The Selling Cycle - Part V Product Selection
Matching the customer with the right vehicle is the art of the deal. How often have you worked with a customer who comes in for a particular vehicle and leaves with a completely different type of unit? The answer should be “all the time!” The non-RVing public does not know the requirements for towing, hauling, and all the gear that they need to take a RV on the road. That’s where you come in. Your customer is counting on you to translate their recreational possibilities into ready-to-roll practice.
During the interview (Step 4 of the Sales Process), you used good FORM to learn about the customer’s Family, Occupation and Recreation so that you can now deliver your Message – a product recommendation based on the customer’s needs. If you listened well, you will be on target.
Select three units that will satisfy the customer's wish list. Keep the customer’s budget in mind-- and remember: that for the right unit, a budget can flex.
Present the most economical unit first and work your way up. If showing the least expensive vehicle first seems counter intuitive, ask yourself: Is it better to sell a smaller unit, make a large gross profit, and have a happy customer who will return to upgrade? Or is it better to sell a larger vehicle you have to discount in order to fit the customer’s budget? Once you begin to discount the price your customer may think that the entire inventory is over priced. Since you can always enhance the unit options, you want to make sure that you first help the customer save face, gain trust in you and see value in the dealership.

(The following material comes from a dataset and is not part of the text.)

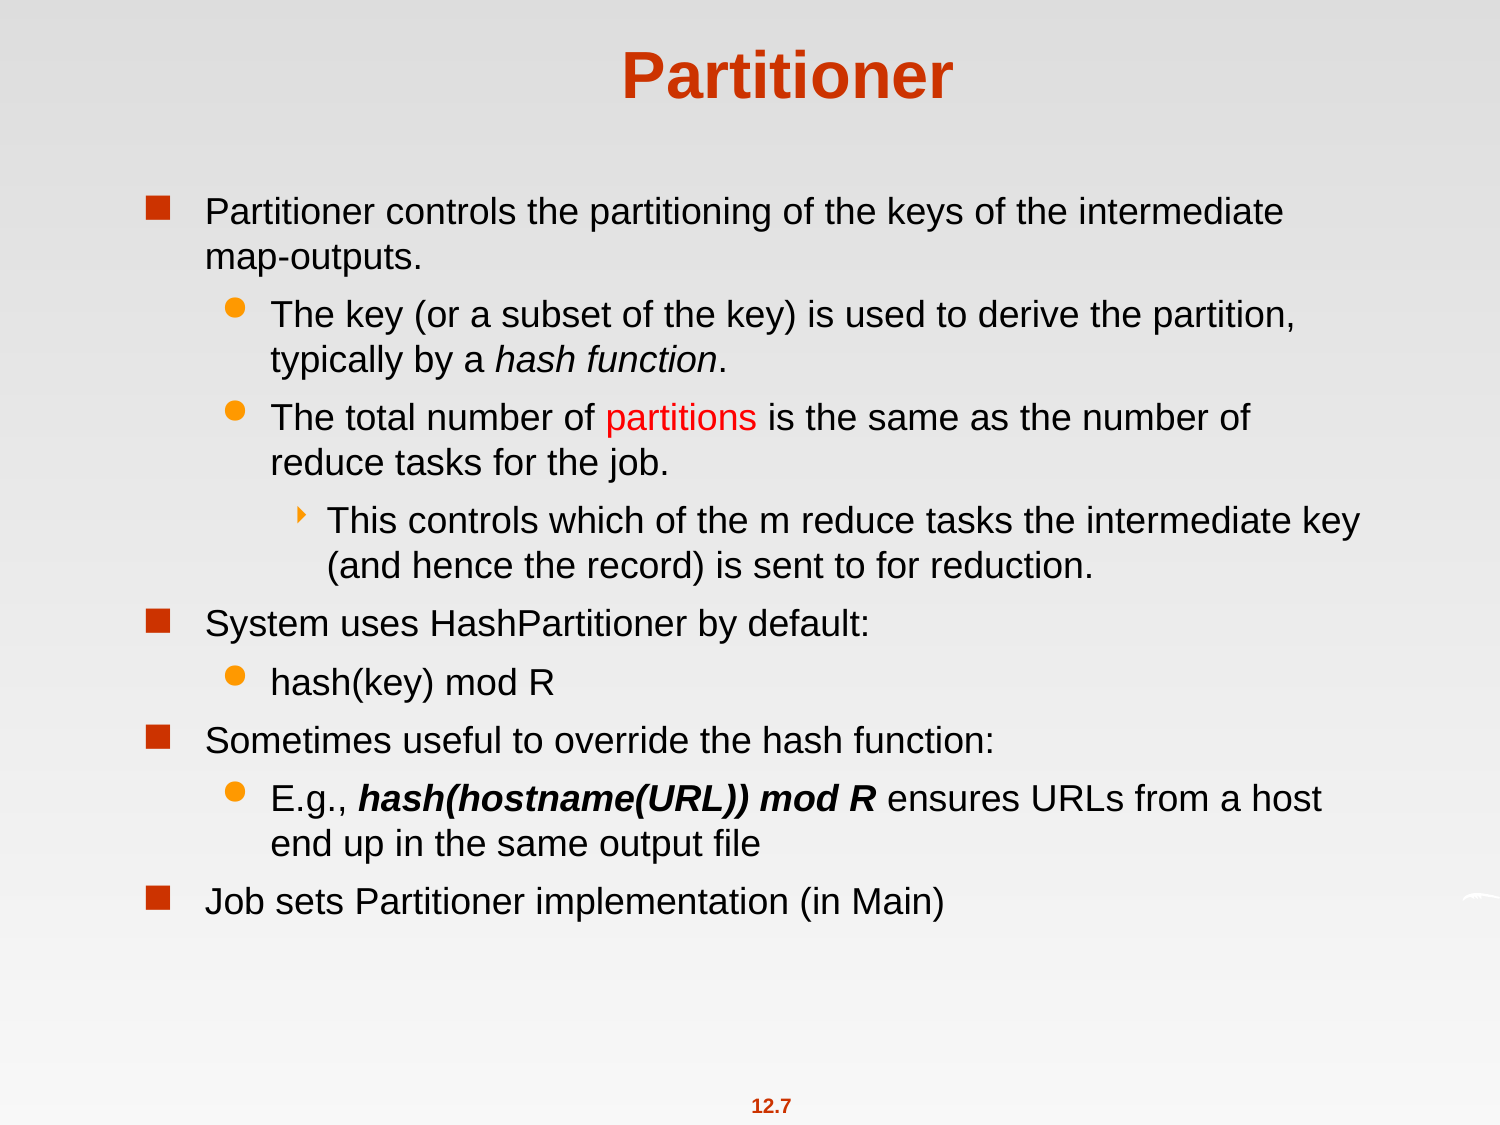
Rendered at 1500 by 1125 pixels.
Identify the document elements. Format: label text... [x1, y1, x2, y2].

Be prepared to answer questions about any other unit that catches the customer’s eye. "Oh, how much is that one over there?" your customer may ask as you escort them to the first vehicle you are going to present. Chances are the one they are pointing to will have a higher price tag than the one you have in mind.
Your response should be, "That particular vehicle runs in the range of $_____ and $_______ depending upon options. I thought I heard you say your budget is $_______. My desire is to match you up with the RV that satisfies your needs and meets your budget requirements. How flexible are your financial plans?" Sometimes customers do not disclose what their true financial resources are until they see a vehicle that fires their imagination. Your objective is to use the customer’s query as another opportunity to either verify or “flex” your initial product selection.
All too often sales consultants select vehicles they themselves wish to be seen in rather than choose units that accommodate their customers’ financial resources. When this occurs, the typical customer reaction is to make an excuse to leave the lot. Before going home they will stop by another RV store to check out the inventory. When the sales consultant steers them to another high-ticket item they will simply say, “Oh, no, that is way too much, may we see another one?” When we fail to listen to our customers, we turn buyers into shoppers and shoppers into non-buyers.
Your product selection should leave no doubt in the customer’s mind that you heard what they said. The three units you select should give the customer incremental choices within their financial means. Your flexibility about additional product queries should convince the customer you have their best interests in mind.
Now that you’ve mastered the art of the deal, you’re all set to move to the heart of the deal – the Product Presentation.